● Brief: Return the lines below exactly as they appear, please, starting with the first and ending with the one that contains "- [3.3 v-if和v-show](#3.3%20v-if%E5%92%8Cv-show)".

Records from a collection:
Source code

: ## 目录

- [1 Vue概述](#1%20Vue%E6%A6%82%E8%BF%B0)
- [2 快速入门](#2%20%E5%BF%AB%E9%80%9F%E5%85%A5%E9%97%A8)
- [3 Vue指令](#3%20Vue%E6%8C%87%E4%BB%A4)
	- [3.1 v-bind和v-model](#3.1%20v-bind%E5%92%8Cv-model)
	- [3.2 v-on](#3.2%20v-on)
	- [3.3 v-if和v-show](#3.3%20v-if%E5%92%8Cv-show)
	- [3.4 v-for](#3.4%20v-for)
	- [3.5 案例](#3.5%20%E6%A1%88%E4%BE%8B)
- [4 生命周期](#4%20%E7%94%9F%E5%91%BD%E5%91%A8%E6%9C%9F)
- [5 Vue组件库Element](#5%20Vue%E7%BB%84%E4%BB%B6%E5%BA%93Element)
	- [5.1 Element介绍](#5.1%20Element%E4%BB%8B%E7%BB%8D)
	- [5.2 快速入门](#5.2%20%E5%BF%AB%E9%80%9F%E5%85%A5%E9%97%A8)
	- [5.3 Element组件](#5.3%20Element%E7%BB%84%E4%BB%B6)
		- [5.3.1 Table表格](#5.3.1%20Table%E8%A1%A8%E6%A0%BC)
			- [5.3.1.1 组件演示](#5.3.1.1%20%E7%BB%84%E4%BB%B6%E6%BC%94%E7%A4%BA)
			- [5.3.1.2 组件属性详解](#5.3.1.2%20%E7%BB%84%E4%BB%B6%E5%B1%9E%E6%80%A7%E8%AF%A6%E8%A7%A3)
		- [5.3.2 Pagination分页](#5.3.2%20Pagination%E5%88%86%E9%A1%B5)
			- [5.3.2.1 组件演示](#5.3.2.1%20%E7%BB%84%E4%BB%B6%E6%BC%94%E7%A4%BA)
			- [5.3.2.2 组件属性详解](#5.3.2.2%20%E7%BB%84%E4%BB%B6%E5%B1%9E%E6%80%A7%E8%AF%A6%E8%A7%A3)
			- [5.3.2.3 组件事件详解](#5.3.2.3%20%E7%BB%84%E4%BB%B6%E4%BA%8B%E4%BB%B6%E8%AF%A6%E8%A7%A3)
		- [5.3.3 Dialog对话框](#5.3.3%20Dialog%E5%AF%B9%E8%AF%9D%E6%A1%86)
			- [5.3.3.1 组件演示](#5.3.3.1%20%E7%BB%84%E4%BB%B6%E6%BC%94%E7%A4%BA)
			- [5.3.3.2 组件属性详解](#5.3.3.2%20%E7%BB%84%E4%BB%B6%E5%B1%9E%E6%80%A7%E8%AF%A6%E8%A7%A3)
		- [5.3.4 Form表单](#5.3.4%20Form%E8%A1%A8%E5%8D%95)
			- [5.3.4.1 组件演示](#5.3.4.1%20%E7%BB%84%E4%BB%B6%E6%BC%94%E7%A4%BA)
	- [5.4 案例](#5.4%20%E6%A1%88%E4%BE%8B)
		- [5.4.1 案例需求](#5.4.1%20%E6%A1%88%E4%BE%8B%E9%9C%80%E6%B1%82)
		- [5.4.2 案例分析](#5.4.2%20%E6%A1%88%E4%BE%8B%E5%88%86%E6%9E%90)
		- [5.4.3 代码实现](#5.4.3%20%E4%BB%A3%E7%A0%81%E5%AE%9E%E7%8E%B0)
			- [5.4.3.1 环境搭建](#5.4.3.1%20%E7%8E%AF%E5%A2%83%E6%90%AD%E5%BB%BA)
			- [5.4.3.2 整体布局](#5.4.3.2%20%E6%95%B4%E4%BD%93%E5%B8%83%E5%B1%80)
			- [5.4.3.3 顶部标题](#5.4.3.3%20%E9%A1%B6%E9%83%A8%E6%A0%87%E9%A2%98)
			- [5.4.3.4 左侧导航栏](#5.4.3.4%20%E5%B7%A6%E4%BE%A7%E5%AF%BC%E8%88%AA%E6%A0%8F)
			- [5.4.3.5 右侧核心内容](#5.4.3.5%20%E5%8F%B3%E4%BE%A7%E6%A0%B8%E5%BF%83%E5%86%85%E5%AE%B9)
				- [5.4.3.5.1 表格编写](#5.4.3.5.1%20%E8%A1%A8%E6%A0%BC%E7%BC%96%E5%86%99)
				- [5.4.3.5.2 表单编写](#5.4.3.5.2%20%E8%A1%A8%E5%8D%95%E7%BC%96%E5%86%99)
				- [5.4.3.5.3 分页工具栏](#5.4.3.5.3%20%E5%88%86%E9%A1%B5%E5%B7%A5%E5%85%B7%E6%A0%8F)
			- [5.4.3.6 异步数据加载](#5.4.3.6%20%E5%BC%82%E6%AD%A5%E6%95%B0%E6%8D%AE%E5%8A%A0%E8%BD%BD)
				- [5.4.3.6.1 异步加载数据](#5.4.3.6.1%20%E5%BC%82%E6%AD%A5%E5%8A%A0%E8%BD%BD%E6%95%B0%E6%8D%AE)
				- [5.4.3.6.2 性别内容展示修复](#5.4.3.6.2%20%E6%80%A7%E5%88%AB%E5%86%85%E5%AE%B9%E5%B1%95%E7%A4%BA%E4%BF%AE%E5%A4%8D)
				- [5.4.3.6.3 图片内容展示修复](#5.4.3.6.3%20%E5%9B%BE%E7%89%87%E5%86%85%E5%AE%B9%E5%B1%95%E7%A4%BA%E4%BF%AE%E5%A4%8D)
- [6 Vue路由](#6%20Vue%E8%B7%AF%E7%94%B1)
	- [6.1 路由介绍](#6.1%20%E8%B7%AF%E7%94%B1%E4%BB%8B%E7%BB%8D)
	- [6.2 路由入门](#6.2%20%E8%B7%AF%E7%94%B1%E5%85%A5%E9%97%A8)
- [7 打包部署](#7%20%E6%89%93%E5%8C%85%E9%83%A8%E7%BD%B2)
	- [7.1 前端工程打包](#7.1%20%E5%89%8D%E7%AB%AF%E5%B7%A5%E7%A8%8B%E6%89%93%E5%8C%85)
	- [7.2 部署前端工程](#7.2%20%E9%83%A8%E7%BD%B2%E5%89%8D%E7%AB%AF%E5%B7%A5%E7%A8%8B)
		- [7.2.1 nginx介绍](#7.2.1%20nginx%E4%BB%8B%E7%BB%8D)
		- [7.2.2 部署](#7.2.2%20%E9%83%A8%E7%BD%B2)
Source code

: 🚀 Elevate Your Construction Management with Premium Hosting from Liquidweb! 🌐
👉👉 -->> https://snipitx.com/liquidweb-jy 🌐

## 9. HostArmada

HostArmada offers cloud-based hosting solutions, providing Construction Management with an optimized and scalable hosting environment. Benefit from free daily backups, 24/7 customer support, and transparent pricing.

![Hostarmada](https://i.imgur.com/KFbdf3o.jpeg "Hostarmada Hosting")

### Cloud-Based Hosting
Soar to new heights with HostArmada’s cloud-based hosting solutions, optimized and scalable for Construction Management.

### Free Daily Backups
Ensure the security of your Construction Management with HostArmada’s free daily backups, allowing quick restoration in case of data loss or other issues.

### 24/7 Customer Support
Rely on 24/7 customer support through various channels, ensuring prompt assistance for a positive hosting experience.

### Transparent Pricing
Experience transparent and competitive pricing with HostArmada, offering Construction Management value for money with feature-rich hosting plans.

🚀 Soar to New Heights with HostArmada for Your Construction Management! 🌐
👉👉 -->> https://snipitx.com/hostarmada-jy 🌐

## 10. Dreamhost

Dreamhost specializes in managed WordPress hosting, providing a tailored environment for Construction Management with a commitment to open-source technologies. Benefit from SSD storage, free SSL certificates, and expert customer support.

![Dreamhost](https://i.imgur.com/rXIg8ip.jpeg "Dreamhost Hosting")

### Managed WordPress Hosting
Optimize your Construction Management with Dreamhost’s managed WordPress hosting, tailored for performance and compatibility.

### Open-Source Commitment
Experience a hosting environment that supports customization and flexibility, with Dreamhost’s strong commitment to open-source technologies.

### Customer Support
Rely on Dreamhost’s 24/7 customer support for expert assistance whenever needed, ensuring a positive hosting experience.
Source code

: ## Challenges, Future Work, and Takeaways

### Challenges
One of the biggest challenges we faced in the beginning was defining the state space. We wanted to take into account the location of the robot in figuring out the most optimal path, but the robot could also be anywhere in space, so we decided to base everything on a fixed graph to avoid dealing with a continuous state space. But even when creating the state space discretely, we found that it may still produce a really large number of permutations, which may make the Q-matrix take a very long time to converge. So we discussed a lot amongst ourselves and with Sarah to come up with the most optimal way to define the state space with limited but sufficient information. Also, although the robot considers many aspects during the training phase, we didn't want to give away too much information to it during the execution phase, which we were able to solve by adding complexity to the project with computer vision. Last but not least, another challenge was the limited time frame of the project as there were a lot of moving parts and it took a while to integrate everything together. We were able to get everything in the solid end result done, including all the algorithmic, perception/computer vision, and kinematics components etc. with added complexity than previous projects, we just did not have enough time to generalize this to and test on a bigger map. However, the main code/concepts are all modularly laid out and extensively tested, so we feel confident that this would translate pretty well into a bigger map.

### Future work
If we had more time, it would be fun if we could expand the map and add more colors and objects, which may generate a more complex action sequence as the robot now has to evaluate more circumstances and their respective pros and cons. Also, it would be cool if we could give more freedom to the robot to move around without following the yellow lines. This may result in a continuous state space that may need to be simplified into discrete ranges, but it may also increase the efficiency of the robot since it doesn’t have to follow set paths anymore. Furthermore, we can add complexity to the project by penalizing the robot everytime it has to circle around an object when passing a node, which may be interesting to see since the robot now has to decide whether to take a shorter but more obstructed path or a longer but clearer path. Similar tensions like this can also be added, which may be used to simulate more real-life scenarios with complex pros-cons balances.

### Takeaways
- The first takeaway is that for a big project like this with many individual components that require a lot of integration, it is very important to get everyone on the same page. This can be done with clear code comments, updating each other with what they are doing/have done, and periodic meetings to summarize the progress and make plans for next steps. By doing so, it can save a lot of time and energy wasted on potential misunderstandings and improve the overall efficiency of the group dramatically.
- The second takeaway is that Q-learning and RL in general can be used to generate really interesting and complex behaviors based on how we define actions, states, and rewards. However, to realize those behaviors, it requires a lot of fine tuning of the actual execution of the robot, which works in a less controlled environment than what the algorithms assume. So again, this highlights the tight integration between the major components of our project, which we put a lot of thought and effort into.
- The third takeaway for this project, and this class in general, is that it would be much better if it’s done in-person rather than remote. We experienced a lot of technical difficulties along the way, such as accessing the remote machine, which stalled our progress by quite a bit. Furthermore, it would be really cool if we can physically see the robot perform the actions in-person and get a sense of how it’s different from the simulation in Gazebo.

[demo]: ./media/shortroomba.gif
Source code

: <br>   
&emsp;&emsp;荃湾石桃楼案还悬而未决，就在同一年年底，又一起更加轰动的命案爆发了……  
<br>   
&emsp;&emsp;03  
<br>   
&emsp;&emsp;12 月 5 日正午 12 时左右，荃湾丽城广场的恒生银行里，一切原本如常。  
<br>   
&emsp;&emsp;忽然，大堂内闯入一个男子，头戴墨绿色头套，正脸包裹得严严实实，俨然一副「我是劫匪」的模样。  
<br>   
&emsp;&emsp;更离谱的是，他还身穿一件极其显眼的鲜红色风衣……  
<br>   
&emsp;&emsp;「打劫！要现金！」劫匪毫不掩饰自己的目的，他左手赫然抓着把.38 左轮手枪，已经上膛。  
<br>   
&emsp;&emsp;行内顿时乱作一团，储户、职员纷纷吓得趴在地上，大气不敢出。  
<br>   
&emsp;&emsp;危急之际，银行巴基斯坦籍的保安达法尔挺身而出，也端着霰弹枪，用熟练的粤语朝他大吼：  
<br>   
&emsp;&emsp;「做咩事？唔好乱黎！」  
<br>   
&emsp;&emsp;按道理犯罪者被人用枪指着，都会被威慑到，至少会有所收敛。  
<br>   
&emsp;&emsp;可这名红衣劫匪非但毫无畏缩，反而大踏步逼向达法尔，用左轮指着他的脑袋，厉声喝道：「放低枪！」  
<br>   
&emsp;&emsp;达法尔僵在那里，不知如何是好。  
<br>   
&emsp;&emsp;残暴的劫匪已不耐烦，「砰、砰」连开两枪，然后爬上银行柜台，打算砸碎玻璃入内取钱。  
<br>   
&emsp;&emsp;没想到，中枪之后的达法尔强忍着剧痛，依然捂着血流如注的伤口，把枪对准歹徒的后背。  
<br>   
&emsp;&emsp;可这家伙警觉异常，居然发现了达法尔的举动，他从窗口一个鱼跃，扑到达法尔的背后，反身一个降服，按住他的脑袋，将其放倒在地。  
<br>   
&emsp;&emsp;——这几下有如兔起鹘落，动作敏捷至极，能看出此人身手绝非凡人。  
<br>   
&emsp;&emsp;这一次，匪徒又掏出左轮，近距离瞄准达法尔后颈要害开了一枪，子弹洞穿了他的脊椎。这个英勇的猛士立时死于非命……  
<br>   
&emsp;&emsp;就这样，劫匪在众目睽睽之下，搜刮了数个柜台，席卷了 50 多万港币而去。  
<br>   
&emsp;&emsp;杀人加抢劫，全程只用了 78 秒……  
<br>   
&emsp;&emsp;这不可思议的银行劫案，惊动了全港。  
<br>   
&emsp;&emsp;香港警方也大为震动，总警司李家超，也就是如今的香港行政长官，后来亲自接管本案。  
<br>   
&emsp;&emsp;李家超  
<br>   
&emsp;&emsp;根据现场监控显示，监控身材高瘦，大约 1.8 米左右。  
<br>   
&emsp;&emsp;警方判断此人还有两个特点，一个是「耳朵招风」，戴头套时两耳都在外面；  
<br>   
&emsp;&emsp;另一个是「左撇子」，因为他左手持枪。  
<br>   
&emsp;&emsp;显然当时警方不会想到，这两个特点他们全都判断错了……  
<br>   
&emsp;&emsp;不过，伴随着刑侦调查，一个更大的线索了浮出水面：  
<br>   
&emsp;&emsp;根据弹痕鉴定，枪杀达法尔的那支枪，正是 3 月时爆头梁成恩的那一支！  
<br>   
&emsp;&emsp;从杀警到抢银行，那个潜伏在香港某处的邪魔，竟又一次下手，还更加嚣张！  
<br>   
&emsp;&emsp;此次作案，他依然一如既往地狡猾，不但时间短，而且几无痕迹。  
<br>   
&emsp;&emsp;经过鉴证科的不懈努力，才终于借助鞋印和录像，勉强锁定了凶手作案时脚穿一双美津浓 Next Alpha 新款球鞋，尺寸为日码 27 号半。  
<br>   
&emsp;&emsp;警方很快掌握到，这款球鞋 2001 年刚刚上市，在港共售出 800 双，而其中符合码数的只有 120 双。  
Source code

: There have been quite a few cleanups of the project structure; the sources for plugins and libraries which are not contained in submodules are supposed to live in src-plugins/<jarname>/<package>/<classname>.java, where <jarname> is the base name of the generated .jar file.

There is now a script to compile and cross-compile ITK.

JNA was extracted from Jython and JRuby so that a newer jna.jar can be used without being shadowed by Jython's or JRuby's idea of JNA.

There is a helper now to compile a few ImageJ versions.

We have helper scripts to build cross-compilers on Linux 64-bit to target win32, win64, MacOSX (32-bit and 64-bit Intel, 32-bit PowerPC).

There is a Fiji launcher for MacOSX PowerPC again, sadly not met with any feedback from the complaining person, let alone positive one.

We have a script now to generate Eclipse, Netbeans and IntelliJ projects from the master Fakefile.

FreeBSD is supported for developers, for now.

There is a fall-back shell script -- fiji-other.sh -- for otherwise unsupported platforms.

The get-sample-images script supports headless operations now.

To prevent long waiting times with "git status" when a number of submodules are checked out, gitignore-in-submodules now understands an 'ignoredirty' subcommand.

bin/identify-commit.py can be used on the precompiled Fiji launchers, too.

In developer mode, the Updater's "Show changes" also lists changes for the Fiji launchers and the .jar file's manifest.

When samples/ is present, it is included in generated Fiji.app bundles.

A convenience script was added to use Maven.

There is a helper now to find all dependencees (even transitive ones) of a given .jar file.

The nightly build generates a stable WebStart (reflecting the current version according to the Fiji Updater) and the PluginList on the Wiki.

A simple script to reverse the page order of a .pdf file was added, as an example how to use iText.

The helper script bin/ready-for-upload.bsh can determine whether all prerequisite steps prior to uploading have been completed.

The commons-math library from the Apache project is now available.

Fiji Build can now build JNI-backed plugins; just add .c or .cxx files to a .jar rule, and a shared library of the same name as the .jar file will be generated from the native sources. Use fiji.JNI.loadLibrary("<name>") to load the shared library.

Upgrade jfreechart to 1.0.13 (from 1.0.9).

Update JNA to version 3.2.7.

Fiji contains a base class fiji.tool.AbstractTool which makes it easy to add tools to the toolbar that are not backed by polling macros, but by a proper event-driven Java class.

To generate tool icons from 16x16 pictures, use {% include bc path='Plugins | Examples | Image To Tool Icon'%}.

● Answer space:
Source code

: ## 目录

- [1 Vue概述](#1%20Vue%E6%A6%82%E8%BF%B0)
- [2 快速入门](#2%20%E5%BF%AB%E9%80%9F%E5%85%A5%E9%97%A8)
- [3 Vue指令](#3%20Vue%E6%8C%87%E4%BB%A4)
	- [3.1 v-bind和v-model](#3.1%20v-bind%E5%92%8Cv-model)
	- [3.2 v-on](#3.2%20v-on)
	- [3.3 v-if和v-show](#3.3%20v-if%E5%92%8Cv-show)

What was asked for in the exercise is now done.